Cosmetology protection act | Arkansas Blog

Cosmetology protection act



That Rep. Steve Faris is one cagey operator. Check out his bill to prohibit public schools from setting up cosmetology programs in competition with for-profit cosmetology schools.

I'll let the Arkansas School Boards Association explain what's wrong with this little bit of protectionism.


By: Senator Faris
By: Representative Dunn
ASBA is opposed to SB 107 which is an act to prohibit approval of certain cosmetological schools in public educational institutions; and for other purposes.
Currently, public school cosmetology programs are saving students and families an estimated $3 million a year in tuition alone.

SB 107 would create “do not approve” zones and prevent establishment of new cosmetology training programs in any public educational institution.

Article 14, Section 1 of Arkansas Constitution mandates, “…the State shall ever maintain a general, suitable and efficient system of free public schools and shall adopt all suitable means to secure to the people the advantages and opportunities of education.”

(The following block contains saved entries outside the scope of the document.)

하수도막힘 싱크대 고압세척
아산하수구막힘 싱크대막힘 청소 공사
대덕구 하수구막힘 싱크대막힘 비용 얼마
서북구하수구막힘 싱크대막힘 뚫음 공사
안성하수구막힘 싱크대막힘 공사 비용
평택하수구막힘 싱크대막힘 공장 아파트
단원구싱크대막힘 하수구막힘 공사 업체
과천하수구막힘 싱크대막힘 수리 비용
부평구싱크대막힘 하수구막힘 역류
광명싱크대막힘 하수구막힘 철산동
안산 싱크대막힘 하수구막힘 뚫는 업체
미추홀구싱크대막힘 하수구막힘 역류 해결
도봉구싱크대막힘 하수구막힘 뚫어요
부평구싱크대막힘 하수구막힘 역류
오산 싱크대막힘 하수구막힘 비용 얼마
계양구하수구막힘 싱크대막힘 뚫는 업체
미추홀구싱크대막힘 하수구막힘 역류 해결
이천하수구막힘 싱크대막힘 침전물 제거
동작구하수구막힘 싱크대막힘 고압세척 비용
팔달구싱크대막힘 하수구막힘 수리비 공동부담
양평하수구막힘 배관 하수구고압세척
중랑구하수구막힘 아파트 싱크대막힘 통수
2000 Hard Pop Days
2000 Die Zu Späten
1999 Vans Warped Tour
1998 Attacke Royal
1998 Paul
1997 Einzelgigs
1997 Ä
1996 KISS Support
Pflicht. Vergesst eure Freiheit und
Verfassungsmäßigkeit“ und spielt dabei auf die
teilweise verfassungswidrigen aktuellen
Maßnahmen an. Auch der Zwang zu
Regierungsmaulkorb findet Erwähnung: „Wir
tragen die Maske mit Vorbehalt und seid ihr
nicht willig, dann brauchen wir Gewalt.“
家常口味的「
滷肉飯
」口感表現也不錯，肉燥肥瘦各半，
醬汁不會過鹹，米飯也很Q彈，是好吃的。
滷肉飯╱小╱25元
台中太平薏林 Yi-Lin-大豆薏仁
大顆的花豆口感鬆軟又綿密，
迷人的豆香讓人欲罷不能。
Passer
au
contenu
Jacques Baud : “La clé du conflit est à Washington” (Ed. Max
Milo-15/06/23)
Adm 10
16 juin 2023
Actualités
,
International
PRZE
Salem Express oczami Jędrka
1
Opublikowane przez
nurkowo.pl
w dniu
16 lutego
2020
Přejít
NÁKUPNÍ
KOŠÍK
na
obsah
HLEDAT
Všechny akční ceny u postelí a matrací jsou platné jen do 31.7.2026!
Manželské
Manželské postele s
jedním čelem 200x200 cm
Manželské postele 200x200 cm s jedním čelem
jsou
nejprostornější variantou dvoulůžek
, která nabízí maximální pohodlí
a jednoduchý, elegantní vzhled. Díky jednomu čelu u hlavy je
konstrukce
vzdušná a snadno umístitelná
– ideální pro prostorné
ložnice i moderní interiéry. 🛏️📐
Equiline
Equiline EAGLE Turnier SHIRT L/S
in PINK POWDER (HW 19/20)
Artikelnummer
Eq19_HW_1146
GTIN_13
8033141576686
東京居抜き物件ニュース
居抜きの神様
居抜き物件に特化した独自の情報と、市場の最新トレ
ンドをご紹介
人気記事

Any public K-12 school, public career and technical school, two-year college or four-year college seeking to establish an independent vocational cosmetology program would be denied program approval if the program site would be within 50 miles of any existing private school of cosmetology.

Any public cosmetology program within the “do not approve zone” would be forced to contract with an existing private school of cosmetology in order to provide a program to students.

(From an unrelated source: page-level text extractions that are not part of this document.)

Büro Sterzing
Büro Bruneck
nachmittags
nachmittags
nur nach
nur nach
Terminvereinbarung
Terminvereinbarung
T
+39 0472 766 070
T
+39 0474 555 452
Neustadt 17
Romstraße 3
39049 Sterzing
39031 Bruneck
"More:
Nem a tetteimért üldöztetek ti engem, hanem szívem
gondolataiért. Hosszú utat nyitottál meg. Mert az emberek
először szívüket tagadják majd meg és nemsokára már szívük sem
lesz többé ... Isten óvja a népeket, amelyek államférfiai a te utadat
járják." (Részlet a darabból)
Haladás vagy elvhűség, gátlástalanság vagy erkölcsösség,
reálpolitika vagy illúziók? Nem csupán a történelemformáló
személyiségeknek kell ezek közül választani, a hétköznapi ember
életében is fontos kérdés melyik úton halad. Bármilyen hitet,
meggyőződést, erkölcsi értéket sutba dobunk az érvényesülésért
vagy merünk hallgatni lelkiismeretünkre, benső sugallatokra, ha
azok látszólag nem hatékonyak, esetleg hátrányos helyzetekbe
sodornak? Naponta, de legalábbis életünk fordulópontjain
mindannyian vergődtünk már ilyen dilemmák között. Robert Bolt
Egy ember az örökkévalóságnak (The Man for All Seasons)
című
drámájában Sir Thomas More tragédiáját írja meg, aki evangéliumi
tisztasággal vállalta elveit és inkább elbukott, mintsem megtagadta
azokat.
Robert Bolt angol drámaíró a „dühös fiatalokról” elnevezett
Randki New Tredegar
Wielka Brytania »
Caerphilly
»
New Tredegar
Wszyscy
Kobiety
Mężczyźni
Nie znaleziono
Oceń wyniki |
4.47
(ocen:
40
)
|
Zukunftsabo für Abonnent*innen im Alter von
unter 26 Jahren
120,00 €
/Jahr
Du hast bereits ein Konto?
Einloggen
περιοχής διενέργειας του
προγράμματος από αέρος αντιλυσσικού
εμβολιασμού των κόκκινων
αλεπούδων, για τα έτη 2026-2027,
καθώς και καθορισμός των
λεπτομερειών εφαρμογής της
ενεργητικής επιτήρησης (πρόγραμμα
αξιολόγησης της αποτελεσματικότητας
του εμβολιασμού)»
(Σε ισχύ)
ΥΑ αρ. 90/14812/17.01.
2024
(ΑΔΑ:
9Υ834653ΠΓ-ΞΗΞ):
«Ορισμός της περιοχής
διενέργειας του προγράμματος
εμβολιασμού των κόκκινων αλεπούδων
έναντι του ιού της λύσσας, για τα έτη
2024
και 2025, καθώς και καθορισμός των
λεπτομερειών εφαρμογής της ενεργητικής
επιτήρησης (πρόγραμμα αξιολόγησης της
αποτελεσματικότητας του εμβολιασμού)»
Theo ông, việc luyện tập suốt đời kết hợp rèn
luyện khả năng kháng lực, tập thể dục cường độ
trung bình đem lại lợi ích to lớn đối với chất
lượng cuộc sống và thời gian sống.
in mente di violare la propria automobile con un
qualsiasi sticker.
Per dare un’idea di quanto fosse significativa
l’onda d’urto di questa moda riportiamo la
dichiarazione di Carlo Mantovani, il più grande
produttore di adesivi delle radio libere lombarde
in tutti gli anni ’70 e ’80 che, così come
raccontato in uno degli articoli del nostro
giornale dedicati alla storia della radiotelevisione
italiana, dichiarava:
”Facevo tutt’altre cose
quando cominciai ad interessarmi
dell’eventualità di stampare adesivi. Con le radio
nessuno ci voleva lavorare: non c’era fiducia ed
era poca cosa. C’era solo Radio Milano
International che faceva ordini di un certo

To be licensed as a cosmetologist, 1500 hours of instruction are required, and a rigorous exam must be passed.  A high school student can complete between 500 and 750 hours of documented instruction in a high school program.

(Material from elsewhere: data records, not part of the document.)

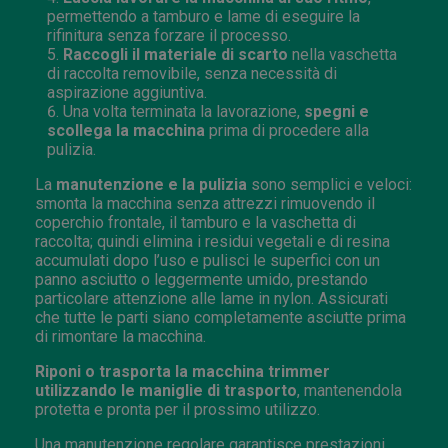
permettendo a tamburo e lame di eseguire la
rifinitura senza forzare il processo.
Raccogli il materiale di scarto
nella vaschetta
di raccolta removibile, senza necessità di
aspirazione aggiuntiva.
Una volta terminata la lavorazione,
spegni e
scollega la macchina
prima di procedere alla
pulizia.
La
manutenzione e la pulizia
sono semplici e veloci:
smonta la macchina senza attrezzi rimuovendo il
coperchio frontale, il tamburo e la vaschetta di
raccolta; quindi elimina i residui vegetali e di resina
accumulati dopo l’uso e pulisci le superfici con un
panno asciutto o leggermente umido, prestando
particolare attenzione alle lame in nylon. Assicurati
che tutte le parti siano completamente asciutte prima
di rimontare la macchina.
Riponi o trasporta la macchina trimmer
utilizzando le maniglie di trasporto
, mantenendola
protetta e pronta per il prossimo utilizzo.
Una manutenzione regolare garantisce prestazioni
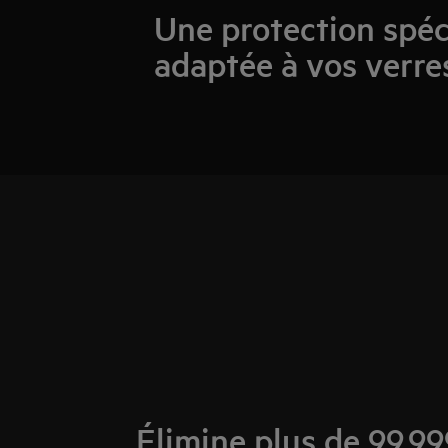
Une protection spé
adaptée à vos verres
Élimine plus de 99,9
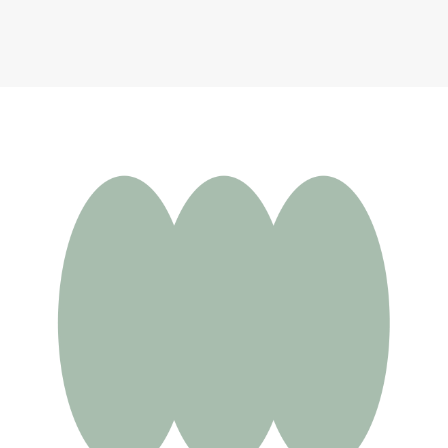
Детская палатка икеа Циркустолт
7 724 ₽
Добавить в вишлист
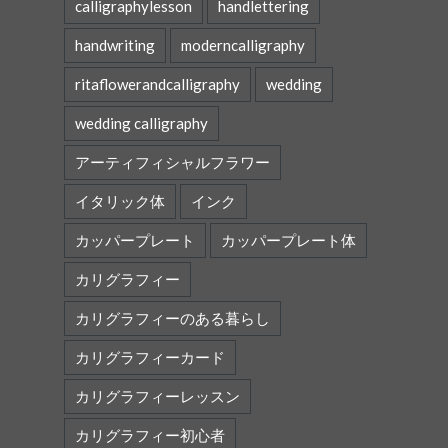
calligraphylesson
handlettering
handwriting
moderncalligraphy
ritaflowerandcalligraphy
wedding
wedding calligraphy
アーティフィシャルフラワー
イタリック体
インク
カッパープレート
カッパープレート体
カリグラフィー
カリグラフィーのある暮らし
カリグラフィーカード
カリグラフィーレッスン
カリグラフィー初心者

Arkansas public school districts and public-supported two-year schools offer a variety of technical programs besides cosmetology, including nursing and health-related occupations, culinary school, welding and information technology, which have direct competition from for-profit, private career and technical schools.

The developmental and instructional needs of 16-, 17- and 18-year-old students are different from those of older, private cosmetology school students. The students who are being served in the 15 existing programs as part of a high school program would not be enrolled in a private cosmetology school if the free, public school program were not available.

This bill presents a very slippery slope. Cosmetology is no different from any other career/technical program (such as auto body, welding, information technology, etc.) If this bill becomes law, other for-profit, private career and technical schools could seek similar protection, limiting competition and suppressing education opportunities for Arkansans.